Indirect parameters such as the mean systolic pressure, product of heart rate and peak systolic pressure, and pressure–volume are used to quantify the effect of IABP on ventricular workload. However, to date, no studies have quantified the reduction in workload with IABP directly since experimental methods for documenting and evaluating myocardial energy consumption throughout the ventricular volume are hampered by low spatiotemporal resolution. Computational modeling is an alternative approach to overcome this limitation. Previously, a computational model of IABP support was developed using a 3D electromechanical model of failing ventricles in conjunction with a lumped model of the circulatory system [4, 5]. Furthermore, a 3D electromechanical model of failing ventricles with mitral and aortic valve regurgitations was also developed [6]. These models enabled the quantification of changes in the local contractile energy consumption of the myocardium. In this study, IABP function was incorporated into the electromechanical model of a ventricle with mitral and aortic valve regurgitation with a lumped model of the circulatory system.
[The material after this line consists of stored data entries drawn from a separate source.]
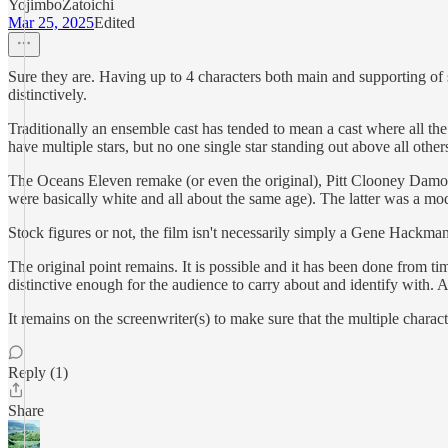
YojimboZatoichi
Mar 25, 2025
Edited
Sure they are. Having up to 4 characters both main and supporting of s
distinctively.
Traditionally an ensemble cast has tended to mean a cast where all the
have multiple stars, but no one single star standing out above all other
The Oceans Eleven remake (or even the original), Pitt Clooney Damo
were basically white and all about the same age). The latter was a mode
Stock figures or not, the film isn't necessarily simply a Gene Hackman 
The original point remains. It is possible and it has been done from ti
distinctive enough for the audience to carry about and identify with. 
It remains on the screenwriter(s) to make sure that the multiple charact
Reply (1)
Share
The goal of this study involves examining the effect of IABP therapy on ventricular mechanics under the valvular insufficiency condition, which includes the AR and MR conditions in the failing ventricle, by using a computational model of the heart. For this purpose, the 3D electromechanical model of the failing ventricles used in previous studies was coupled with a lumped parameter model of valvular regurgitation and the IABP-treated vascular system.

2 Methods

2.1 Ventricular electromechanical model

An MRI-based electromechanical model of the failing canine ventricles developed by previous studies was used to achieve the goals of this study [7]. The ventricular geometry and fiber and laminar sheet architecture of the model were constructed from high-resolution MRI and diffusion tensor MRI scans of canine ventricles involved in heart failure (HF). The model consisted of coupled electrical and mechanical components and a lumped parameter representation of the circulatory system. A schematic diagram of the model is shown in Fig. 1.

Fig. 1
figure 1

A schematic diagram of the finite element ventricular electromechanical model coupled with the model of IABP-implanted circulatory system with valvular insufficiency. In the figure, P RV denotes right ventricular pressure, V RV denotes right ventricular volume, P LV denotes left ventricular pressure, V LV denotes left ventricular volume, R PA denotes pulmonary artery resistance, C PA denotes pulmonary artery compliance, R PV denotes pulmonary vein resistance, C PV denotes pulmonary vein compliance, R MI denotes mitral valve resistance, C LA denotes left atrium compliance, R AO denotes aortic valve resistance, R SA denotes systemic artery resistance, C SA,IABP denotes IABP-implanted systemic artery compliance, R SV denotes systemic vein resistance, C SV denotes systemic vein compliance, R TR denotes tricuspid valve resistance, C RA denotes right atrium compliance, and R PU denotes pulmonary valve resistance

The electromechanical model had two dynamic components, namely electrical and mechanical components, as described in a previous study [8]. The electrical component of the model simulated the propagation of transmembrane potential waves by solving monodomain equations on the finite element mesh, which was comprised of 241,725 nodes and 1,298,751 elements in terms of a tetrahedron linear interpolation. The equation described the current flow through ventricular cells that were connected by means of high conductance gap junctions. This electrical property of the gap junction allowed for a continuum representation of current flow in the heart. The 2D Purkinje network proposed by Berenfeld and Jalife [9] was then mapped onto the 3D endocardial surface. Electrical wave propagation through the Purkinje fiber was implemented by solving a 1D wave equation instead of incorporating the ionic model of the Purkinje cell. The current flow in the tissue was driven by the ion exchange across cellular membranes. These processes were represented by the human iconic model proposed by ten Tusscher et al. [10], which represents the current flow through ion channels, pumps, and exchangers in myocyte membranes as well as the subcellular Ca cycling between the cytosol and sarcoplasmic reticulum (SR). The electrical wave propagation in the heart was represented by simultaneously solving the partial differential equation (PDE) for the passive electrical conduction model and the set of ordinary differential equations (ODEs) for the active ionic model. From the electrical simulation results, the spatial distribution of Ca2+ transient used as the triggers for the cardiac mechanical model was obtained.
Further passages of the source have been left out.